Let me preface this with a request - no, scratch that - I’m not requesting this, I am on my knees begging: Register to vote. And when the time comes, exercise that right. I'm not going to ask you who you voted for. I'm just asking you to do it.
This week’s debate kicked off the final lap of the 2016 American presidential election cycle. The internet went from not knowing what was happening, to making memes and drinking games for it overnight. And had I actually played by the rules explicitly to the drinking game I was casually following, I would probably have landed myself in a hospital. The words “Mexico/Russia/China,” “middle class,” “bigly,” and “tremendous” were used so frequently, my fellow watchers and I lost count three minutes in. And, sure, it’s a pretty light-hearted way to become more aware of our current political situation and to get people to pay attention. However, the debate itself holds some much more ominous results than just “who won round one."

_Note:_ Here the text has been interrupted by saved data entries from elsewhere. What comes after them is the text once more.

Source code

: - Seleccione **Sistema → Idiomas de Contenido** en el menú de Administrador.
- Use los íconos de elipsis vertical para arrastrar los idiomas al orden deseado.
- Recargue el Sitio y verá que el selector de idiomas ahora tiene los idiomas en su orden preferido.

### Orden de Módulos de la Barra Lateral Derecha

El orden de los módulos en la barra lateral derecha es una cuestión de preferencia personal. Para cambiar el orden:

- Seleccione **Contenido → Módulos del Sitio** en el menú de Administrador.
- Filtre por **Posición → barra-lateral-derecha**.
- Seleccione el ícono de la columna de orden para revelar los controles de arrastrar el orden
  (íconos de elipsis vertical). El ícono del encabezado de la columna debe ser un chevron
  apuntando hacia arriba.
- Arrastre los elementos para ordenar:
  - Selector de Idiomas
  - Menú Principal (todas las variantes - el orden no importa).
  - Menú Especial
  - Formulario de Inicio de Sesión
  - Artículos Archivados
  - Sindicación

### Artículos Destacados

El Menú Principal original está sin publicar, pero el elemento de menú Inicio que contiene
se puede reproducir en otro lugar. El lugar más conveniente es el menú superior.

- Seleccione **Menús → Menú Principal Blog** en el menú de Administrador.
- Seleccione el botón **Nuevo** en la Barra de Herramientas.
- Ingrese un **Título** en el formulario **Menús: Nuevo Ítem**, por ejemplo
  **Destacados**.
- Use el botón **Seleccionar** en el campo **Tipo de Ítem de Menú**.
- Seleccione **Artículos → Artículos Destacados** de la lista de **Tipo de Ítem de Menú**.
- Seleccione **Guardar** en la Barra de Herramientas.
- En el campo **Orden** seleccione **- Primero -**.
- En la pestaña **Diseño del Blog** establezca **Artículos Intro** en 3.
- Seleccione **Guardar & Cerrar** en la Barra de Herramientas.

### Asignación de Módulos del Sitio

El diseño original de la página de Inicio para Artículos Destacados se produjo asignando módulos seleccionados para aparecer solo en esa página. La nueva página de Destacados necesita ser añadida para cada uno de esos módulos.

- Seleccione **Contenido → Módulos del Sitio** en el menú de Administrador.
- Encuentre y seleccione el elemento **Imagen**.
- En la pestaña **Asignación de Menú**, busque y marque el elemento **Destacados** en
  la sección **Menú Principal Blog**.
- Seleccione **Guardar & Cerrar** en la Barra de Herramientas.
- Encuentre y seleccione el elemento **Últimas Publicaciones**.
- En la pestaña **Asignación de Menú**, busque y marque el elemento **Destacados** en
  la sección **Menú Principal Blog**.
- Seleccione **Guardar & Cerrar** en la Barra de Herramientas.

The vast majority of people I know say that Hillary won, hands-down. Hillary-supporters and otherwise. However, the biggest Trump supporters I know are remaining silent. The question I seek to answer here is “why?”. Why do those who vehemently hate Hillary suddenly have nothing to say? I theorize it’s due to the fact that we finally have a real-time, side-by-side comparison of Trump and Clinton’s preparation, reaction, and rebuttal styles.
Eye-contact is a major way to connect with people; the whole adage of “the eyes are the windows to the soul” comes into play here. Eye-contacts makes anything one says seem more intimate, and it garners trust from those you are speaking to. When you take a closer look at the candidates as they stated their plans and ideas during the debate, keep track of where their eyes linger and if they seem to be surveying the audience.
Typically, you’ll see that Hillary slowly glides her eyes around the room with intention, making sure that she at least appears to be making eye-contact with members of the audience. Is she actually gazing into a hopeful Hofstra student’s eyes? Maybe, maybe not. But there are techniques that she uses to at least give off the illusion that she is, to gain emotional rapport from her audience. This is especially noticeable during her more well-rehearsed, thought-out answers where she is able to put more brainpower into building rapport than coming up with an off-the-cusp answer.
Trump, on the other hand, seems to prefer more jagged surveying patterns. He tends to stick to one or two focus points and darts his eyes back and forth between them. Whether or not this is an attempt to keep his eyes moving to portray the same warmth and confidence as Clinton is unclear. However, it seems to take away his rapport, rather than build it - “shifty eyes” are typically associated with untrustworthiness.
2. Openness and friendliness
Continuing on the topic of gaining emotional rapport, notice how Hillary’s first move when she walks on stage is to smile, wave, and thank her supporters. She then immediately goes up to the moderator (Lester Holt) and shakes his hand, exchanging a few words with a smile. She looks confident and appreciative of her supporters.
Donald also waved and gave a tight-lipped smile, but not until after Hillary had already captured the audience’s attention. He looked significantly less happy to be there, and had a very closed-off demeanor - but maybe that’s just because he was on a generally liberal New York college campus. If I were him, I wouldn’t feel comfortable, either.
3. Grace and respect
If there’s one thing Hillary is good at, it’s keeping her mouth shut until it is her turn or she has the most opportune moment. Conversely, if there’s one thing Donald is good at, it’s talking over people and disrespecting them to Hell and back.
Seriously, he talked over her fifty-one times in the debate that lasted just 90 minutes. Each time, he aggressively said “excuse me” in a sarcastic tone, or didn’t even bother excusing himself and blatantly talked over her. And each time, his self-defending comments were taken on by fact-checker, and out of every single live fact-check recorded by NPR, not a single one was reported true. There were some “mixed” results, but the most outlandish ones are with regards to things the Republican candidate has previously said (i.e., that global warming is a hoax made up by the Chinese - he tweeted that in 2012, and yelled over Secretary Clinton that “I did not - I did not say that.”
On the other hand, Hillary spoke over her opponent no more than 17 times. Many times, she let Donald say what he felt could not wait for his turn to say, and respectfully resumed her response after he was finished. Other times, she made it very clear that she was not going to let him dominate the conversation and kept up her speech with grace and strength. Each time he made a personal attack or said something that clearly needed to be fact-checked, she simply smiled and, a few times, gave a short and witty response to shut him down. One of the most memorable quotes related to this was near the start of the debate, where Hillary addressed Donald’s comment about how she prepared for the debate more than was necessary, as he did not prepare at all. Her response? “You know what else I prepared for? I prepared to be president.”
Based just on these rapport-building techniques, I’d say she’s right.